Content starts
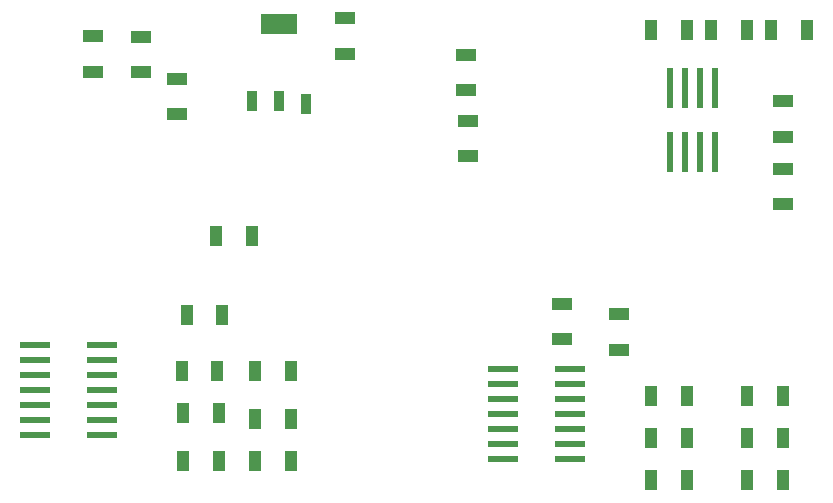
<source format=gtp>
G04*
G04 #@! TF.GenerationSoftware,Altium Limited,Altium Designer,23.8.1 (32)*
G04*
G04 Layer_Color=8421504*
%FSLAX44Y44*%
%MOMM*%
G71*
G04*
G04 #@! TF.SameCoordinates,CBBC78E8-B8C5-4662-8ADF-5789773BA4AE*
G04*
G04*
G04 #@! TF.FilePolarity,Positive*
G04*
G01*
G75*
%ADD19R,1.8034X1.1176*%
%ADD20R,1.1176X1.8034*%
%ADD21R,3.0988X1.7000*%
%ADD22R,0.8382X1.7000*%
%ADD23R,2.6500X0.6000*%
%ADD24R,0.6000X3.4000*%
D19*
X514350Y441706D02*
D03*
Y411734D02*
D03*
X643890Y192024D02*
D03*
Y221996D02*
D03*
X595630Y230886D02*
D03*
Y200914D02*
D03*
X411480Y442468D02*
D03*
Y472440D02*
D03*
X269240Y421386D02*
D03*
Y391414D02*
D03*
X515620Y385826D02*
D03*
Y355854D02*
D03*
X782320Y372364D02*
D03*
Y402336D02*
D03*
Y315214D02*
D03*
Y345186D02*
D03*
X198120Y427228D02*
D03*
Y457200D02*
D03*
X238760Y426974D02*
D03*
Y456946D02*
D03*
D20*
X752094Y116840D02*
D03*
X782066D02*
D03*
X752094Y152400D02*
D03*
X782066D02*
D03*
X752094Y81280D02*
D03*
X782066D02*
D03*
X277368Y220980D02*
D03*
X307340D02*
D03*
X802386Y462280D02*
D03*
X772414D02*
D03*
X721614D02*
D03*
X751586D02*
D03*
X670814D02*
D03*
X700786D02*
D03*
X304546Y97790D02*
D03*
X274574D02*
D03*
X304546Y138430D02*
D03*
X274574D02*
D03*
X303276Y173990D02*
D03*
X273304D02*
D03*
X365506Y97790D02*
D03*
X335534D02*
D03*
X365506Y133350D02*
D03*
X335534D02*
D03*
X365506Y173990D02*
D03*
X335534D02*
D03*
X700786Y81280D02*
D03*
X670814D02*
D03*
X700786Y116840D02*
D03*
X670814D02*
D03*
X700786Y152400D02*
D03*
X670814D02*
D03*
X302514Y288290D02*
D03*
X332486D02*
D03*
D21*
X355600Y467360D02*
D03*
D22*
X332486Y402360D02*
D03*
X355600D02*
D03*
X378714Y399860D02*
D03*
D23*
X149440Y195580D02*
D03*
Y182880D02*
D03*
Y170180D02*
D03*
Y157480D02*
D03*
Y144780D02*
D03*
Y132080D02*
D03*
Y119380D02*
D03*
X206160D02*
D03*
Y132080D02*
D03*
Y144780D02*
D03*
Y157480D02*
D03*
Y170180D02*
D03*
Y182880D02*
D03*
X205740Y195580D02*
D03*
X545680Y175260D02*
D03*
Y162560D02*
D03*
Y149860D02*
D03*
Y137160D02*
D03*
Y124460D02*
D03*
Y111760D02*
D03*
Y99060D02*
D03*
X602400D02*
D03*
Y111760D02*
D03*
Y124460D02*
D03*
Y137160D02*
D03*
Y149860D02*
D03*
Y162560D02*
D03*
X601980Y175260D02*
D03*
D24*
X687070Y359080D02*
D03*
X699770D02*
D03*
X712470D02*
D03*
X725170D02*
D03*
Y413080D02*
D03*
X712470D02*
D03*
X699770D02*
D03*
X687070D02*
D03*
M02*

</source>
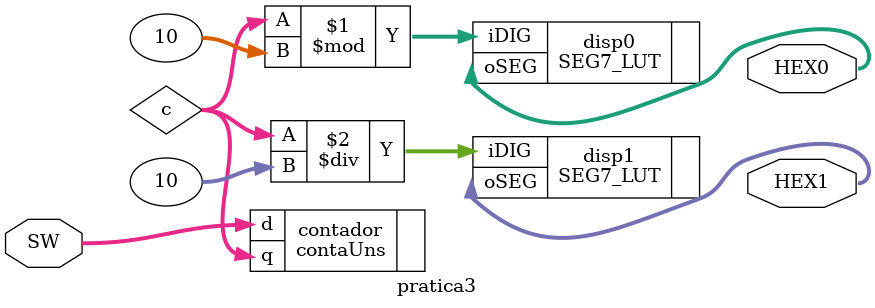
<source format=v>
module pratica3 (
	input wire [9:0] SW,
	output wire [6:0]HEX0,
	output wire [6:0]HEX1
);
	
	wire [3:0]c; 
	contaUns contador (.d(SW), .q(c));
	SEG7_LUT disp0 (.iDIG((c % 10)), .oSEG(HEX0));
	SEG7_LUT disp1 (.iDIG((c / 10)), .oSEG(HEX1));
	
	
endmodule
</source>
Content ends
**The problem**
Find each line in the data above with the word "wire", then copy it.

**Exercise result**
	input wire [9:0] SW,
	output wire [6:0]HEX0,
	output wire [6:0]HEX1
	wire [3:0]c; 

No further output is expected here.